Cumhurbaşkanı Tayyip Erdoğan, Beştepe'de 15 Temmuz Şehitleri programında konuştu. Konuşmasına 15 Temmuz gecesi şehit olanlara Allah'tan rahmet dileyerek başlayan Erdoğan, şunları söyledi: "Askeri kamyonların, zırhlı araçların önüne dikilen her bir kardeşime şükranlarımı sunuyorum.
Çünkü karşılarındaki asker elbisesi giymiş vatan hainidirler. Çukurca'da yine kahraman askerlerimiz 8 teröristi öldürdüler. 16 Temmuz'dan itibaren demokrasi nöbeti tutan tüm vatandaşlarıma şahsım milletim adına şükranlarımı sunuyorum. Biliyorum ki, eşlerini, çocuklarını, tüm ailelerini, geleceklerini, umutlarını, her şeylerini geride bırakarak mücadeleye koşan erkek, kadın, gençlere ne desem eksik kalır. Rabbime beni böyle bir milletin evladı yarattığı için ne kadar hamdetsem azdır. Milletimize hakim olmaya değil hadim olmaya geldik. Önce bizi küçümseyerek milletten uzak tutmaya çalıştılar. Başaramayınca cezaevine attılar. Netice alamayınca siyaset yoluyla hizmet etmemizi engellemeye kalktılar. Sonunda işi 15 Temmuz gecesinde olduğu gibi canımıza kastetmeye kadar götürdüler. Bu fakirin canını alınca 80 milyonluk Türkiye'yi teslim alacaklarını sandılar.
KORKUYORLAR
Ülkeyi teslim alma hevesine katıldılar. Biz milletimizle birlikte ölümü göze alarak yola çıktığımızda bu nasipsizlerin yüreğine korku çoktan düşmüştü.

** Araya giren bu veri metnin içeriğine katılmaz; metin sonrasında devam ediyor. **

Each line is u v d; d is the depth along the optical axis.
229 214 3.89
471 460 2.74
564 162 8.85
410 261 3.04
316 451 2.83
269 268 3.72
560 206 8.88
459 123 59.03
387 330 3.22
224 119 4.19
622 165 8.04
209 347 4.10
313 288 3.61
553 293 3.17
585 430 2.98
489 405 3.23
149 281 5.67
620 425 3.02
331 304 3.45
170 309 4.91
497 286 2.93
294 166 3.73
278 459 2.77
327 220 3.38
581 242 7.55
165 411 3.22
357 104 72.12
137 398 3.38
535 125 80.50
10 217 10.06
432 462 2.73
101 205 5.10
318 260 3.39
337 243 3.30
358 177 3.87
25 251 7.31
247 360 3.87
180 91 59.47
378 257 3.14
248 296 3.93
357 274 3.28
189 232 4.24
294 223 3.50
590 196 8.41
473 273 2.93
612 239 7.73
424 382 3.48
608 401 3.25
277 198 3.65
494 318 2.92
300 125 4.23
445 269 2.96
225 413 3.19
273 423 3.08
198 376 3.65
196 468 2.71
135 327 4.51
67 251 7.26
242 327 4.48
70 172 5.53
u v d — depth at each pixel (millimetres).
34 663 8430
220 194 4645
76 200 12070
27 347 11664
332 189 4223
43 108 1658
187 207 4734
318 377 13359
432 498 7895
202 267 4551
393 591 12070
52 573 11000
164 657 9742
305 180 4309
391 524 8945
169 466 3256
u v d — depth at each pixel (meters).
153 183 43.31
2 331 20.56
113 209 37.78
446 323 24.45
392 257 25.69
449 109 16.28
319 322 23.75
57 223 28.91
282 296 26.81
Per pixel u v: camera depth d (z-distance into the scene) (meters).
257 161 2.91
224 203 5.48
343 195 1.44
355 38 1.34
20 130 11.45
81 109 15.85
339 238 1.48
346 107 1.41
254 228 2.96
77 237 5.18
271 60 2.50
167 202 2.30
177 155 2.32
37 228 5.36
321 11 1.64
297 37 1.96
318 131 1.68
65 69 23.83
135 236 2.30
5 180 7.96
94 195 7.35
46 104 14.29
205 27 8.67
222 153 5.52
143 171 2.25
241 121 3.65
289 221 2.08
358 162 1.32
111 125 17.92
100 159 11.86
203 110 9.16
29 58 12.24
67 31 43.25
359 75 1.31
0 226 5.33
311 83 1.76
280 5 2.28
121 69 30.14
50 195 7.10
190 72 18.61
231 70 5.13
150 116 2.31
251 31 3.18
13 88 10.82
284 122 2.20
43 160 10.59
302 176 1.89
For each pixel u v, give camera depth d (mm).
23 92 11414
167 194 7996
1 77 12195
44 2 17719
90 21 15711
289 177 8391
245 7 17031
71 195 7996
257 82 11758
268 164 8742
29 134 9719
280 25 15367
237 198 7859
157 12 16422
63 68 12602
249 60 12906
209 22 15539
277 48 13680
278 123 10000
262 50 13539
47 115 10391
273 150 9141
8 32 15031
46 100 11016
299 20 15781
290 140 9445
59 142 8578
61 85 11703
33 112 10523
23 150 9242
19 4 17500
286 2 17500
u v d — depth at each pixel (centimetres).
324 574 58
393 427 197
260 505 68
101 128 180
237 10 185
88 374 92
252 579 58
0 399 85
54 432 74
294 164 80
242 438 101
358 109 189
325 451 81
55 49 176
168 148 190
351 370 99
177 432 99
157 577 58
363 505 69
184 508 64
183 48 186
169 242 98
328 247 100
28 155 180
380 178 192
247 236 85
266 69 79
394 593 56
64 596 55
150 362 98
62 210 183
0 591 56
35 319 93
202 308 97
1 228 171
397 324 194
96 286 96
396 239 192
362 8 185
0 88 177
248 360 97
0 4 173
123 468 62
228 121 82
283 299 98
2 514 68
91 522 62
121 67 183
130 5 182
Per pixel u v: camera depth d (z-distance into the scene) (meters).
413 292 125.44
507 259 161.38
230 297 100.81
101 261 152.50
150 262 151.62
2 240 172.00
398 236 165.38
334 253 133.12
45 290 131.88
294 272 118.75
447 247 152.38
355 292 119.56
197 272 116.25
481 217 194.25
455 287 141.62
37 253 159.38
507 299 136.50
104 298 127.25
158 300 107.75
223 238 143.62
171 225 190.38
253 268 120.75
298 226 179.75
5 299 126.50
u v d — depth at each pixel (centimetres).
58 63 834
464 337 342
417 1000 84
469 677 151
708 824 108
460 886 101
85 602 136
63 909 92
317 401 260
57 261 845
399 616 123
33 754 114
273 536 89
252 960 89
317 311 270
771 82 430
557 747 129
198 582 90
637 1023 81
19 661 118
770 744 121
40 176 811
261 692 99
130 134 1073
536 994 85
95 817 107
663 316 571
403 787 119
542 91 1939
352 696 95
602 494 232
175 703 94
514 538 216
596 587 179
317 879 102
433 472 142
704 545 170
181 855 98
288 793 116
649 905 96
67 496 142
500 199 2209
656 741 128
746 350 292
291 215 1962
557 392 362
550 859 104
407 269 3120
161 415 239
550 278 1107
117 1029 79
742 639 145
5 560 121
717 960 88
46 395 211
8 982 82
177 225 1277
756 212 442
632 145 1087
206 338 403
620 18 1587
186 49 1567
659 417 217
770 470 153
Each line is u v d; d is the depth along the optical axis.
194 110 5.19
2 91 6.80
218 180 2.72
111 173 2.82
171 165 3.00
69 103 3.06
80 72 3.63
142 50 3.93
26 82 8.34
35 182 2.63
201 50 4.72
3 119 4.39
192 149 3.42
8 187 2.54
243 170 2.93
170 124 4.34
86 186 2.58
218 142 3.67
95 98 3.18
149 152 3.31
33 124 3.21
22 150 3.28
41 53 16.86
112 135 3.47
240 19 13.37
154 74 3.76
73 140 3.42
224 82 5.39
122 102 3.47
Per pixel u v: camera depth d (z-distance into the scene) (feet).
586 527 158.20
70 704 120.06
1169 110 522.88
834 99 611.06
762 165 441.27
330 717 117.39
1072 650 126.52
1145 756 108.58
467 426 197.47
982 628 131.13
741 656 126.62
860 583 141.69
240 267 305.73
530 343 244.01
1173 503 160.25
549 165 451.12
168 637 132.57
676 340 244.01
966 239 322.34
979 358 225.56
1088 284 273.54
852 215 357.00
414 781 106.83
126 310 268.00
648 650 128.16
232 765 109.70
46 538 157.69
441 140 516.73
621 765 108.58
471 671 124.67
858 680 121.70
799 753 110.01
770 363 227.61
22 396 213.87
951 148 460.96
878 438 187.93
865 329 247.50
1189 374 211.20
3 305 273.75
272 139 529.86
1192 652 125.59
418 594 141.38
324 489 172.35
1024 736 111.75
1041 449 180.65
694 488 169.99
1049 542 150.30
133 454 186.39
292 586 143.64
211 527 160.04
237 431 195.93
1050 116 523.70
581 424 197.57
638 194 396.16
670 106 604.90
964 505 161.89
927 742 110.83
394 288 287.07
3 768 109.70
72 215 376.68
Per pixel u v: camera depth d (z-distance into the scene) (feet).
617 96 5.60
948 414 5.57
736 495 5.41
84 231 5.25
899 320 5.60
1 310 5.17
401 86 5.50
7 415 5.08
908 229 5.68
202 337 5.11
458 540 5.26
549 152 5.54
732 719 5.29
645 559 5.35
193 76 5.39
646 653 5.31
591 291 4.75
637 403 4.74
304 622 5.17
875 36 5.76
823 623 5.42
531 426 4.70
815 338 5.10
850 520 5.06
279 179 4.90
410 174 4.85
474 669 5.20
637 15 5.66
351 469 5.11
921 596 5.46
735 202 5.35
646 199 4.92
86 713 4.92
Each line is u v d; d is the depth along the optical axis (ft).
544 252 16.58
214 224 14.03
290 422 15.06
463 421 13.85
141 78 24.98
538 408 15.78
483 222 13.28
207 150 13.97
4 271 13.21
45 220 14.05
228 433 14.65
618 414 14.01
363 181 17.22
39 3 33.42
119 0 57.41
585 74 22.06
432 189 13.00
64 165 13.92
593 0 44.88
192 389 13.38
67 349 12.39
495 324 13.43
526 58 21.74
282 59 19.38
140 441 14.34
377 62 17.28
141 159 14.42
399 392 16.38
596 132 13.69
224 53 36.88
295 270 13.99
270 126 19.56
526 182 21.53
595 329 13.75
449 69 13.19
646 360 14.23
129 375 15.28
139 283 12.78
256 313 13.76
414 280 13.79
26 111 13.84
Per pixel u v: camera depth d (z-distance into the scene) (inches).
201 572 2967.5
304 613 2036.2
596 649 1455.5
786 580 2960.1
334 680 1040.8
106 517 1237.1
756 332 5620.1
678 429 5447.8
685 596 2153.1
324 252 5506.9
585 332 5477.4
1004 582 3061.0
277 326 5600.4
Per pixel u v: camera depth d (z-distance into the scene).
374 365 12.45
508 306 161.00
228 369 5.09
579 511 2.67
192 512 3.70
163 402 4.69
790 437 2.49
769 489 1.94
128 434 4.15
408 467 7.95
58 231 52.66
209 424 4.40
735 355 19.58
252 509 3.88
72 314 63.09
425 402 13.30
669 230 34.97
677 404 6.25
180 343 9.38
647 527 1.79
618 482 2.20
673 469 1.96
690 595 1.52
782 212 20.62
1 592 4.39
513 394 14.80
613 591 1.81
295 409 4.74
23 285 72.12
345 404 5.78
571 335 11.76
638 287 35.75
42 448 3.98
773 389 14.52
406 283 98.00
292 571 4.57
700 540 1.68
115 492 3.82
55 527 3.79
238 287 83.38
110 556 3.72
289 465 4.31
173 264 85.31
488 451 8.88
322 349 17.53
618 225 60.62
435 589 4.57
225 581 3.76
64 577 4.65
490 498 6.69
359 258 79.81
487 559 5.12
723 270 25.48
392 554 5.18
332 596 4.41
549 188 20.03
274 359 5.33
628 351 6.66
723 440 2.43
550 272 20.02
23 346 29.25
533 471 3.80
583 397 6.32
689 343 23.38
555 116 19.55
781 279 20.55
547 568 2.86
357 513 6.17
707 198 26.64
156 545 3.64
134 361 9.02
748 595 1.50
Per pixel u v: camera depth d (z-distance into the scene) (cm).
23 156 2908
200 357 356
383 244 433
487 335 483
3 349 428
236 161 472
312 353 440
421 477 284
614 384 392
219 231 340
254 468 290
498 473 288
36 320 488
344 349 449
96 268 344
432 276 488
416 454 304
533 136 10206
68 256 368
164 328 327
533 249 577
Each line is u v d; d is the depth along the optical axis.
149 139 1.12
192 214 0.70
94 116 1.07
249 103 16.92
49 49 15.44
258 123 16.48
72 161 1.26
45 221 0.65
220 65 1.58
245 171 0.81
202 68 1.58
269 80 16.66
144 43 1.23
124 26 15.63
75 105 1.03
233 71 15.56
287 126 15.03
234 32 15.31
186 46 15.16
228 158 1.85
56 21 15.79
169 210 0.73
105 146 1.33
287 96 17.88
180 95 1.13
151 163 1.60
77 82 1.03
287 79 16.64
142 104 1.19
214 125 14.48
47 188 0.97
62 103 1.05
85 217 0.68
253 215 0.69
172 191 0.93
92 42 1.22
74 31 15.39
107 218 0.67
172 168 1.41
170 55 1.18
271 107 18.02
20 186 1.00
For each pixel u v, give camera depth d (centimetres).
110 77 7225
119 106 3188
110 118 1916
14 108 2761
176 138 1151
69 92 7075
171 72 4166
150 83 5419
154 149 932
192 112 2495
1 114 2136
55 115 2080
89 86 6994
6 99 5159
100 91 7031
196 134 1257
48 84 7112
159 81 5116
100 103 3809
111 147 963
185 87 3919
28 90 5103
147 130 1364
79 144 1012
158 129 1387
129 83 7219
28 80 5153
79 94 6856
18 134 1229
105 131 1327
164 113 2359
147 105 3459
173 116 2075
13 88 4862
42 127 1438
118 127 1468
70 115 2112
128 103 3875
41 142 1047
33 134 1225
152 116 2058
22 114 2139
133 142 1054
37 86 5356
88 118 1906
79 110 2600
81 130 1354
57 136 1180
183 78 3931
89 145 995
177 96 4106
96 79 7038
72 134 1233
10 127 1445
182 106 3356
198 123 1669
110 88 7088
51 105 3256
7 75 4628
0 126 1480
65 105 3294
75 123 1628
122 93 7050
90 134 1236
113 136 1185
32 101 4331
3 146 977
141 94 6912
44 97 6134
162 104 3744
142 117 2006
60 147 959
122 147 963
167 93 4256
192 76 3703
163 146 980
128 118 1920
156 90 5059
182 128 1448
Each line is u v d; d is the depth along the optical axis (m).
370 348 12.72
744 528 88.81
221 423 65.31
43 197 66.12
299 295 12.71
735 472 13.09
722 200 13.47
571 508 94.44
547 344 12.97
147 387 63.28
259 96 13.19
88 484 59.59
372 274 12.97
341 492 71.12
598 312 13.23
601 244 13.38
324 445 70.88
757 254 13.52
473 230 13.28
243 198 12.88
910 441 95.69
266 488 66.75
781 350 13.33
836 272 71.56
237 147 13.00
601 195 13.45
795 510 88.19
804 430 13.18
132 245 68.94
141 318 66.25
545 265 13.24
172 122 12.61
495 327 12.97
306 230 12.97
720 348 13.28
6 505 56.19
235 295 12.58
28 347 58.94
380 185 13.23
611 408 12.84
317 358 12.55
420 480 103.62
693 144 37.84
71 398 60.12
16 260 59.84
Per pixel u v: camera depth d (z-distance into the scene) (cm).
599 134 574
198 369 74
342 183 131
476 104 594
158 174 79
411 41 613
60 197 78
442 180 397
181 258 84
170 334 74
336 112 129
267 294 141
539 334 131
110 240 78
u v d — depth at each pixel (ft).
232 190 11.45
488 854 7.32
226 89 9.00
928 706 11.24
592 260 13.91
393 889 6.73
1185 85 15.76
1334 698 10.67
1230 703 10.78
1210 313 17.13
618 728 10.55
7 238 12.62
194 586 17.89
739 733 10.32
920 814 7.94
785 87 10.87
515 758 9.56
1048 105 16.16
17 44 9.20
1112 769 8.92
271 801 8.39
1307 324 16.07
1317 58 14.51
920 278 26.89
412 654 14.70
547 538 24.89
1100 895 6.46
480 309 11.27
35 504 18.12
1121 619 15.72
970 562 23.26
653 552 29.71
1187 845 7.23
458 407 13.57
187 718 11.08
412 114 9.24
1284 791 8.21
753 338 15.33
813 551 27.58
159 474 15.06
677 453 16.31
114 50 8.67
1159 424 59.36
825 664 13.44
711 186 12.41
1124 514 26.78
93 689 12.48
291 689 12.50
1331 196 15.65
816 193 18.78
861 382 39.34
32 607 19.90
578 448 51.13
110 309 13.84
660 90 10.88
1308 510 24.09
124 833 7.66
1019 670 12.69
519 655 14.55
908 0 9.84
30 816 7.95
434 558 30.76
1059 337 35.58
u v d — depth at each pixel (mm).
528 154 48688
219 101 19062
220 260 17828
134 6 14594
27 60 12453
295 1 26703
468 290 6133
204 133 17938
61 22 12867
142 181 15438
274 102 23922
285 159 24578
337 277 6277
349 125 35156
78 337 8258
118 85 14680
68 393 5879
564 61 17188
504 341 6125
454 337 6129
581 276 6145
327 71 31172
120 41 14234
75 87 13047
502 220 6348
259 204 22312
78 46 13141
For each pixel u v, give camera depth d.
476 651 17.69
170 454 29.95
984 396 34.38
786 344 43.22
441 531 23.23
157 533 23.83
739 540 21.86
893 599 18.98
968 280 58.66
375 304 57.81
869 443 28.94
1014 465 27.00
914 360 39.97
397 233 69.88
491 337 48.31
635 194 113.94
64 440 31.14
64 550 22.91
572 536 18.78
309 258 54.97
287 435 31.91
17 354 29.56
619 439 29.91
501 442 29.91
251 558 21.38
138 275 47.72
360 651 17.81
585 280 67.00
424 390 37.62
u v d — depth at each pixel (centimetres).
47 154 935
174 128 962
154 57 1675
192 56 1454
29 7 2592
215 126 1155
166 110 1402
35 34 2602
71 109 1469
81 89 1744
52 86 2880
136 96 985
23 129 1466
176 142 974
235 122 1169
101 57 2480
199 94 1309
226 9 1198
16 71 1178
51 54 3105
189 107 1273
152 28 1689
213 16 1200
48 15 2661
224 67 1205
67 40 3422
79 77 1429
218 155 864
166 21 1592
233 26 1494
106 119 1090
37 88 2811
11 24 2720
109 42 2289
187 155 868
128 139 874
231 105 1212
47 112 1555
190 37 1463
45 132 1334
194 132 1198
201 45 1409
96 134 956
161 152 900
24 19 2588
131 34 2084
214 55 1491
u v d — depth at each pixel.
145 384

FETÖ'nün ruhlarını ve bedenlerini sattıkları şarlatanla birlikte çırpınışların eseridir. Bu alçaklar o gece kendilerince her şeyi hesap etmişler. Sadece Allah'ın hesabının tüm hesapların üzerinde olacağını düşünememişler. 15 Temmuz gecesine dair öyle hatıralar, arka plan hikayeler var ki, inanın üzerimizdeki yükün ağırlaştıkça ağırlaştığını hissediyoruz.
VATAN HAİNLERİ
Bakın Safiye kardeşimizi dinlediniz. Bakın orada kaç tane asker var, ellerinde silahlar var. Onlardan yoğurt olmaz. Terbiyesizler karşınızda tek başına birisi var, elinde silahı mı var. Hiçbir şey yok. O haliyle geliyor, siz ölümle tehdit ediyorsunuz. Yürek meselesi bu yürek, kürek değil. İster F-16 olsun ister silahlar yağdıran helikopterler olsun. İşte Sabri. Kendini tankın altına atıyor. Paletlerin arasına. Birinci tank geçiyor üzerinden, arkadan ikinci tank geliyor, oradan da çıkıyor. Hadi öldürseydiniz, niye öldüremediniz? O an gelmedikten sonra muktedir olamazsınız. Hele hele şehadete yürüyorsa hiç muktedir olamazsınız. Sevdiklerin yüreğine biliyorum o gece kor ateş düşüyordu. Sağ salim geri dönenlerin yakınları ise şehitlerin ve gazilerin acısıyla sevinçlerini göstermeye dahi imkan bulamıyordu. Darbenin bilançosu ortaya çıktığında bir kez da dillerimizden Ah be Anadolu! Şimdi her köşen ağlayan ana dolu... Kur'an-ı Kerim'in şehitlerimizle ilgili o aralar ayeti ezberledik değil mi: Allah yolunda öldürülenlere asla ölü demeyiniz.
Zira onlar diridirler lakin siz bilemezsiniz. Atalarımız ateş düştüğü yeri yakar diyorlardı. Ancak 15 Temmuz, şehitlerimizin ateşi sadece aileleri değil milletimizin tamamını yaktı yakıyor. Bundan sonra Çanakkale gibi 15 Temmuz'da her yıl anılacaktır.
UNUTTURMAYACAĞIZ
15 Temmuz bizim yeni Çanakkalemizdir, yeni Sakaryamızdır. Savaşların, işgallerin, sömürgelerin biçim değiştirdiği bir dünyada demokratik, ekonomik, siyasi ve ferdi özgürlüğümüz bizim elimizdeki en önemli fırsattır. Bizim bizden başka dostumuz yok. 15 Temmuz'u, FETÖ'nün ihanetini unutmayacağız, unutturmayacağız.